(Dataset entries)
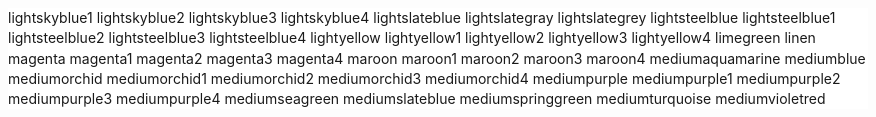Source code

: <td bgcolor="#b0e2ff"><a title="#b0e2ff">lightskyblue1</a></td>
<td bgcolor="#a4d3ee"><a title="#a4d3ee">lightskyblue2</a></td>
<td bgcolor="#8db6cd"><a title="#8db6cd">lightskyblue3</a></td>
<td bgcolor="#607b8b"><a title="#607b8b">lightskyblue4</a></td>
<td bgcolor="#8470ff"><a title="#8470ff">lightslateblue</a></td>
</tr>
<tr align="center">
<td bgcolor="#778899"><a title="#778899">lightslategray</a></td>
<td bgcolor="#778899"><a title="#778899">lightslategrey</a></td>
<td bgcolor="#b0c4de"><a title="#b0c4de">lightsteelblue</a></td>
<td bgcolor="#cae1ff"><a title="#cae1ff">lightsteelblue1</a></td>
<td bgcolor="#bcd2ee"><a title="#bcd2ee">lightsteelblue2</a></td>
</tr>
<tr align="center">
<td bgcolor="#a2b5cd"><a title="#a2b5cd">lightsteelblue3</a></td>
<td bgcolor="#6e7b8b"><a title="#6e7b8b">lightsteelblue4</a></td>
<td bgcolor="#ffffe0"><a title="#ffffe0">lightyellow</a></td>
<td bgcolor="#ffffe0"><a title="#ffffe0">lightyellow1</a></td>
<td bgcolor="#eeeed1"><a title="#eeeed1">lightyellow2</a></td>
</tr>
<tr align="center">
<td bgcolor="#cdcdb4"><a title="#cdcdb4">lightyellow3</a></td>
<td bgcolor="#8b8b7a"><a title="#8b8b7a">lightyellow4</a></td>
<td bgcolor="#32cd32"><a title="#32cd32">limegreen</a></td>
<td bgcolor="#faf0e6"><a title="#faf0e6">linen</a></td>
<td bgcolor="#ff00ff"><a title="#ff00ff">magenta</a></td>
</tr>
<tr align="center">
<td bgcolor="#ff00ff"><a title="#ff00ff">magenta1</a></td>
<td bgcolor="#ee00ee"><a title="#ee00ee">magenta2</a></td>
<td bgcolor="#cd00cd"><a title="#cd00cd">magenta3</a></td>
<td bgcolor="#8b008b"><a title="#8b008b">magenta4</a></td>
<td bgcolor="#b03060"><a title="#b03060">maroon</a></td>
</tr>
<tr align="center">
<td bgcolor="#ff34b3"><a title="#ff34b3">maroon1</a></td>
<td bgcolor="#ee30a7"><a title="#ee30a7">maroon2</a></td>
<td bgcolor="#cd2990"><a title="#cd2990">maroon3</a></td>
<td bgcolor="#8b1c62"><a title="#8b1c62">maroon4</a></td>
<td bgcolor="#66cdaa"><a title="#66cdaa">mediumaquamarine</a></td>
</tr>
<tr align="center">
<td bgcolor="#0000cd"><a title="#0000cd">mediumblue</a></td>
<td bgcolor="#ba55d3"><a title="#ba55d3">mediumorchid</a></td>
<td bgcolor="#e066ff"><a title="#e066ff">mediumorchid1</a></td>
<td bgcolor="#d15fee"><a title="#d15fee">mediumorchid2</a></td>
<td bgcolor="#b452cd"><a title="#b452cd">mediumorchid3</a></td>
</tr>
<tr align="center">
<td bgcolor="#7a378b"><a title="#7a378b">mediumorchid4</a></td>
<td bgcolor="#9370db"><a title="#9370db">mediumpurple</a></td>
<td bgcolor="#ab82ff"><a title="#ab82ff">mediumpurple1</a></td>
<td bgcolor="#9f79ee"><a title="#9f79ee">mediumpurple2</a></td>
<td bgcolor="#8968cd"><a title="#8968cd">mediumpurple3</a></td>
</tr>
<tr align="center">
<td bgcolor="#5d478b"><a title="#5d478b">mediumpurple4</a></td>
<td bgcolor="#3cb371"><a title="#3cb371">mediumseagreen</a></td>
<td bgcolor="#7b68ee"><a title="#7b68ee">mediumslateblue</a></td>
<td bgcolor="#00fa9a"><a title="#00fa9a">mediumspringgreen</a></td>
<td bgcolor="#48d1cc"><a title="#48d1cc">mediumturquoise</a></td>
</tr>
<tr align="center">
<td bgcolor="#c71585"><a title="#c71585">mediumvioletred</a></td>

==

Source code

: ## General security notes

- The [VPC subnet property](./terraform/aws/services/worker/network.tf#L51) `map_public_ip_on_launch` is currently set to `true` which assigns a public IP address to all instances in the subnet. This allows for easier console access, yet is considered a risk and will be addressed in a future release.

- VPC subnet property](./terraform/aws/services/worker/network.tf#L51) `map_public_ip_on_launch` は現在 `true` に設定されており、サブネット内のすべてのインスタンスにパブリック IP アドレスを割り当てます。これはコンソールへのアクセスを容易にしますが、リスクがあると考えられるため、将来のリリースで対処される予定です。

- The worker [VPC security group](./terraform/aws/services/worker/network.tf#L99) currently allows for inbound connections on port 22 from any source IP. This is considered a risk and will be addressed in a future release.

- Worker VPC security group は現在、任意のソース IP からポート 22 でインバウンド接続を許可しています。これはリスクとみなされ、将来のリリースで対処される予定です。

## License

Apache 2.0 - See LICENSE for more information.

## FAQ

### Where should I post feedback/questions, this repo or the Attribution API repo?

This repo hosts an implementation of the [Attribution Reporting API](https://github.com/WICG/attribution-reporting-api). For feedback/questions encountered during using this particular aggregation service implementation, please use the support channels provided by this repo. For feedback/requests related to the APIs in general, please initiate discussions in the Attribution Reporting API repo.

### REQUEST:
All lines of the records containing "considered" should be shown.

### TASK OUTPUT:
- The [VPC subnet property](./terraform/aws/services/worker/network.tf#L51) `map_public_ip_on_launch` is currently set to `true` which assigns a public IP address to all instances in the subnet. This allows for easier console access, yet is considered a risk and will be addressed in a future release.
- The worker [VPC security group](./terraform/aws/services/worker/network.tf#L99) currently allows for inbound connections on port 22 from any source IP. This is considered a risk and will be addressed in a future release.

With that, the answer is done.